Thank you as always for being a loyal and encouraging reader!  It’s really lovely to have such support as my brand continues to evolve.

The Perils of Being an Adventurepreneur

This is my, “your flight has been cancelled – again” face.

This is not a complaint letter of any kind.  I am so blessed to live a life where I can take planes, trains and automobiles anytime to anywhere and still get my work done and (usually) pay my bills.  I am aware of what an incredible opportunity I have.  However, this kind of unpredictable life carries with it some unpredictable hiccups.  One of the largest being cancelled flights.  Between this month and last, I’ve had 2 flights cancelled out of 4, and the rest have been delayed.  Even my replacement-flights have been delayed.  Some delayed 30 minutes, some delayed forever.  Honestly, I think a little ghost of myself is still wandering JFK waiting for that August 10th flight that never flew, meanwhile the rest of me headed to White Plains, NY at 3:00 the following morning for my re-booked flight.  (No, I still don’t know where White Plains actually is.)

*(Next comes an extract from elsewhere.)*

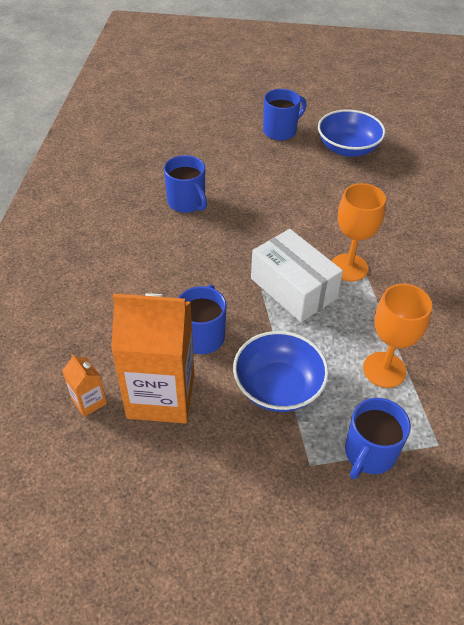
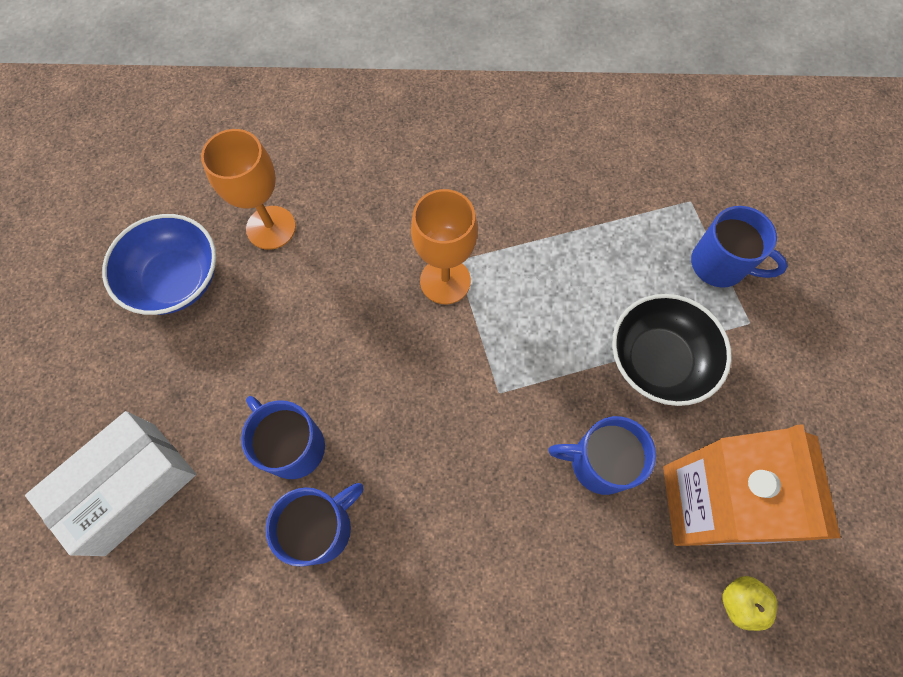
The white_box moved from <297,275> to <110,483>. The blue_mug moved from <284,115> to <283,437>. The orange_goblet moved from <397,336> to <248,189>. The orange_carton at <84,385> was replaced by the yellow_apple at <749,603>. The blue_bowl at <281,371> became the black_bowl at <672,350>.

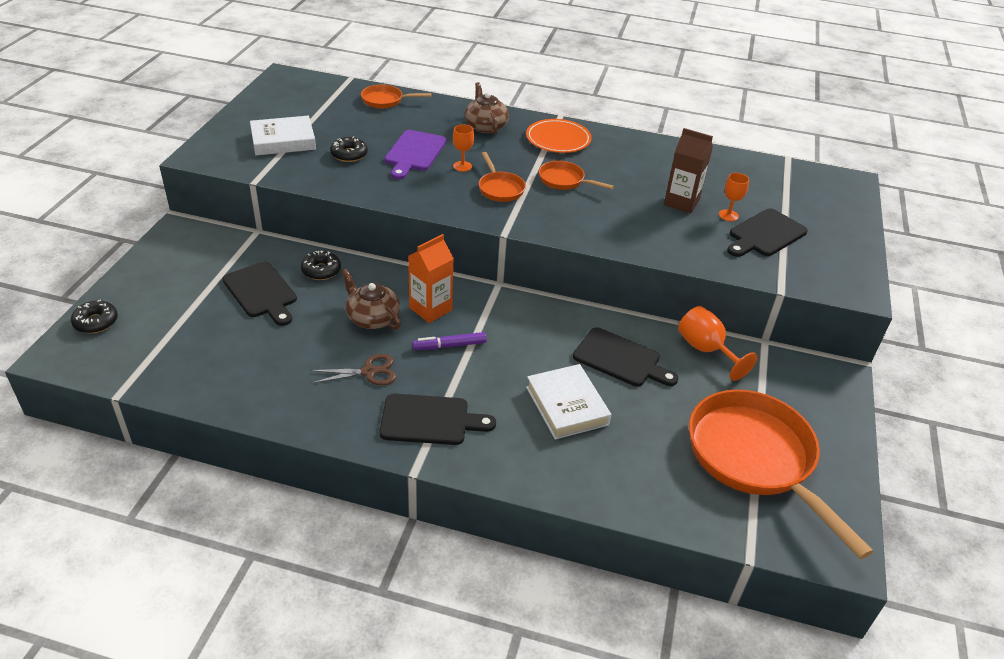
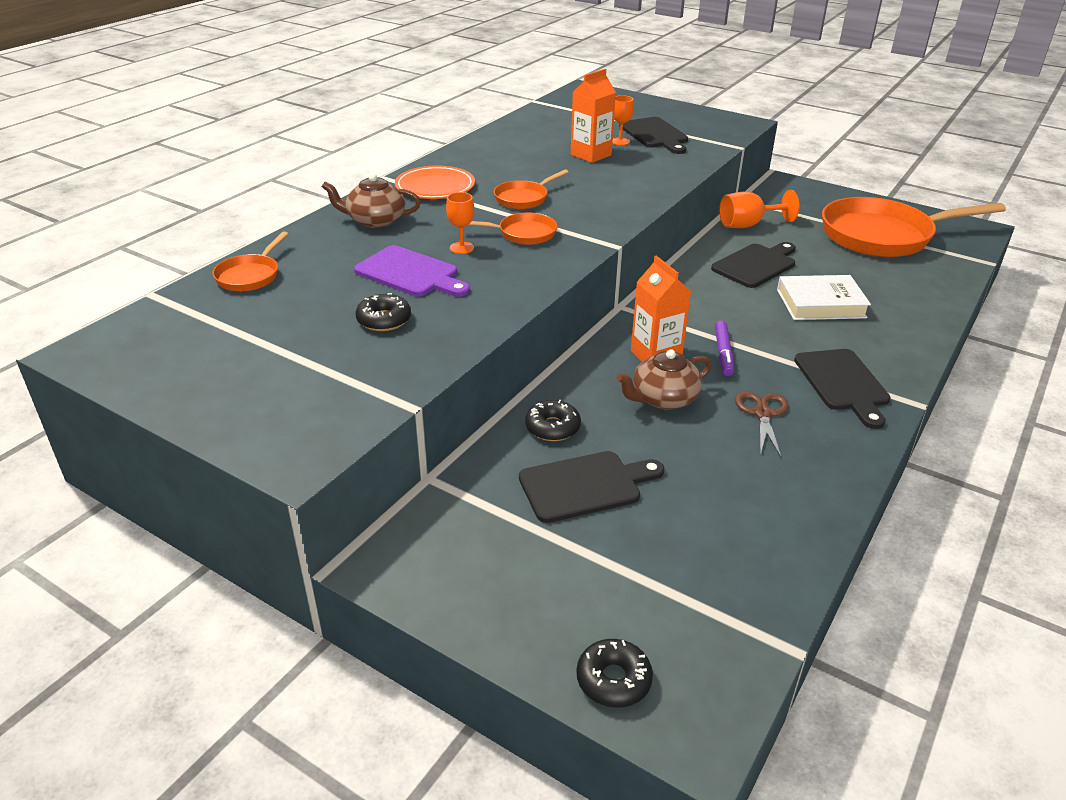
The white_book at <283,135> disappeared. The brown_carton at <688,171> became the orange_carton at <593,116>. The black_cutting_board at <438,419> turned 150 degrees clockwise.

That’s all just hiccups though.  I get to where I’m going eventually, and as the popularly pinned poster says, “If the train doesn’t stop at your station, it’s not your train.”  I guess if the plane doesn’t fly from your gate, it’s not your plane.

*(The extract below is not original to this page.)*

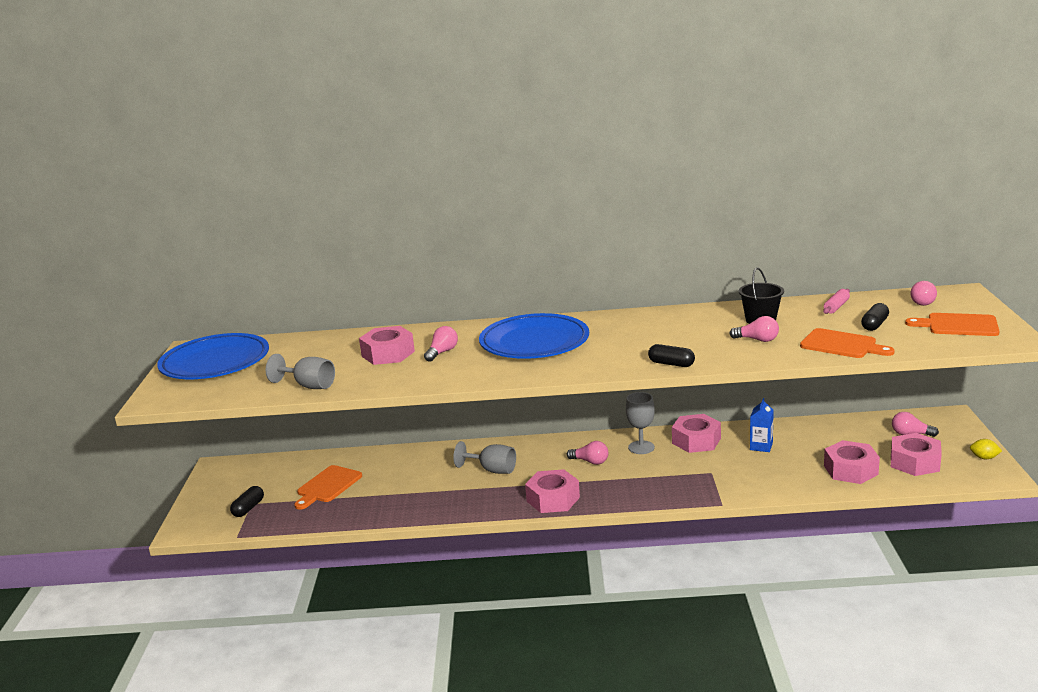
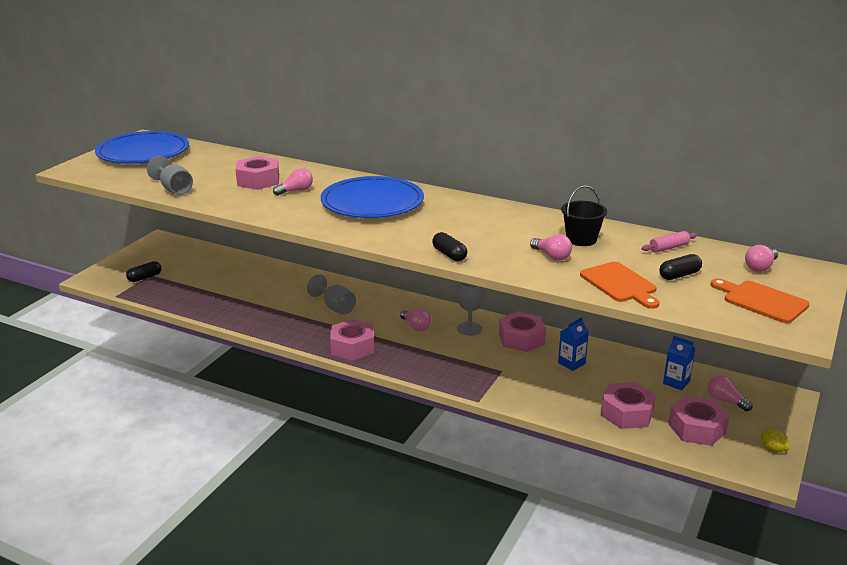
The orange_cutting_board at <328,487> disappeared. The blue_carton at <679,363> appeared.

The victories are where I get to be – a friend’s birthday party on his new deck, a wedding in a college town, dinner with a girlfriend and her one-year-old who I had never met, a quiet weekend at a lake house in Kentucky, picking blackberries with my brother in Portland, a band’s show in LA, brunch with my Nashville church family… it goes on and on.  The peril, truly, is in the goodbyes.  How much older will little Ava be the next time I see her? How long until I get to spend time with my brother again?  No, I won’t get to carve pumpkins with the Perdue family this year.  Goodbye doesn’t ever get easier.

The good news is, for every goodbye there’s at least one hello that follows.

Hello again, New York.  That is, if I ever get to board this plane.

P.S. I’ve surpassed 300 followers here on The Ooh La La Life! Thank you ALL! Let’s keep it growing – please share posts with your friends on Facebook, Twitter, Pinterest and so on!

Broken Glasses

I had a recurring dream when I was little, maybe around the time that I was 9 or 10, that my glasses were lost or they were broken and I couldn’t see.  This must have come from some deep rooted fear, a discomfort of the unknown, born in me right along with the gene for horrible eyesight.  I do not like when I cannot see.

It’s true that “seeing” as in planning and predicting the future is illusion most of the time.  It’s a silly comfort that we rely on when there is really no way to know what will come tomorrow, next year, or five from now.  Regardless, a clear picture of what I imagine is to come is the pillow I hug to myself to get to sleep at night.  Some say that it’s that time spent imagining that motivates us to create those circumstances.  Maybe I’m goal setting.  I imagined running my own business and now I’m doing that.  You picture yourself at the end of the marathon and you keep on running.  Whether I’m goal setting or trying to predict, the fact is, right now, I cannot see.

I was in New York last week.  One night, after spending a long day walking a hundred plus blocks looking at apartments, I still do not know what the apartment I will live in looks like.  I don’t know which pieces of furniture will fit, what will be new and what will be old.  I don’t know how my life will blend with someone else’s in a very very small space.  And I am vastly uncomfortable with the not-knowing.

I’m ten years old again, feeling my way through the racks at the clothing store seeing only blobs of color and no shapes or path.  I’m not even sure what I’m looking for.  But as I’ve discovered over and over, some of the best stuff is what you don’t see coming.